• Exercise instructions
Print every one of the following records again word for word, changing nothing.

• Excerpted data
================================

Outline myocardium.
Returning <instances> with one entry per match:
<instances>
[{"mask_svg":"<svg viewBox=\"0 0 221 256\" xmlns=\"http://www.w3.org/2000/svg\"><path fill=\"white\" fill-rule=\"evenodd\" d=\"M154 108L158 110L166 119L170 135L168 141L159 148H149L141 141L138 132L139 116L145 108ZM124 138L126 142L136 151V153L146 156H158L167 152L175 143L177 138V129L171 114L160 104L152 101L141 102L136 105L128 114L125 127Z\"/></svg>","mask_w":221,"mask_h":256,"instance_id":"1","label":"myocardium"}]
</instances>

================================

• Response to this task
Outline myocardium.
Returning <instances> with one entry per match:
<instances>
[{"mask_svg":"<svg viewBox=\"0 0 221 256\" xmlns=\"http://www.w3.org/2000/svg\"><path fill=\"white\" fill-rule=\"evenodd\" d=\"M154 108L158 110L166 119L170 135L168 141L159 148H149L141 141L138 132L139 116L145 108ZM124 138L126 142L136 151V153L146 156H158L167 152L175 143L177 138V129L171 114L160 104L152 101L141 102L136 105L128 114L125 127Z\"/></svg>","mask_w":221,"mask_h":256,"instance_id":"1","label":"myocardium"}]
</instances>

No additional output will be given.